• [Direction]: Copy the listing lines verbatim, starting at the line that contains "longitude: -114.2542" and ending after the line that contains "longitude: 104.1347". Omit the pictures from your output.

• [Supplied records]:
***
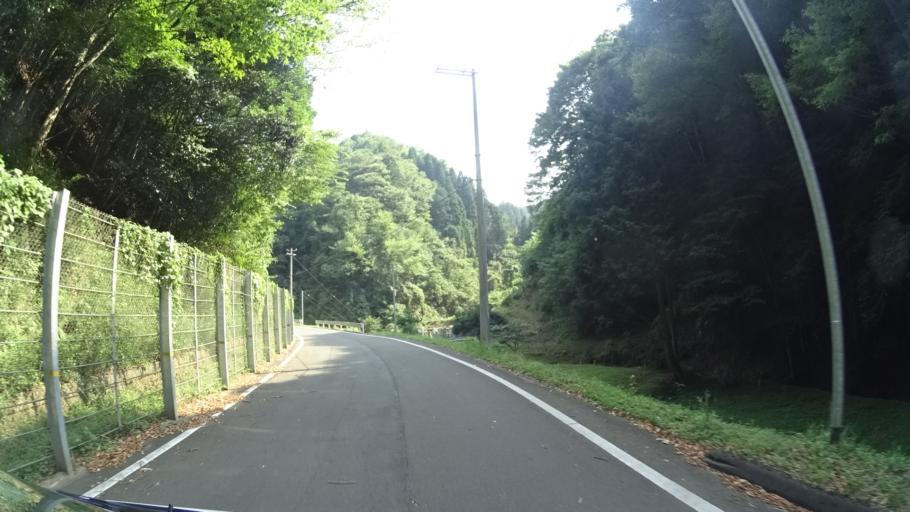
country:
***
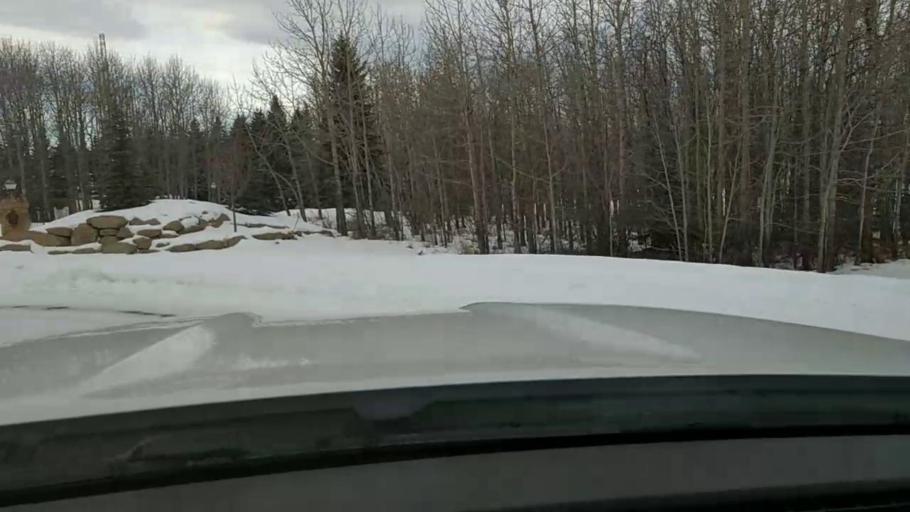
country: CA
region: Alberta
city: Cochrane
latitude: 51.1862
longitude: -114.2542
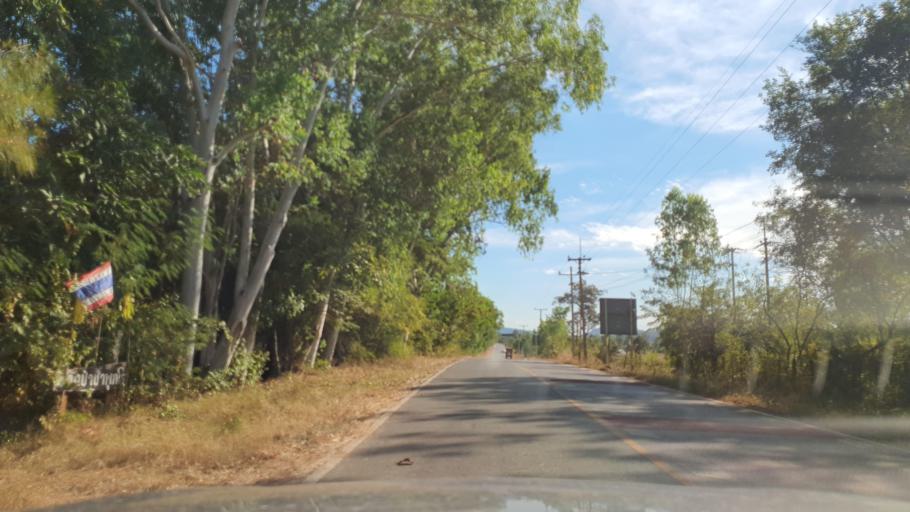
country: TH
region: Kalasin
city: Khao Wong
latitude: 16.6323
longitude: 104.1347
***
• [Answer in full]:
longitude: -114.2542
country: TH
region: Kalasin
city: Khao Wong
latitude: 16.6323
longitude: 104.1347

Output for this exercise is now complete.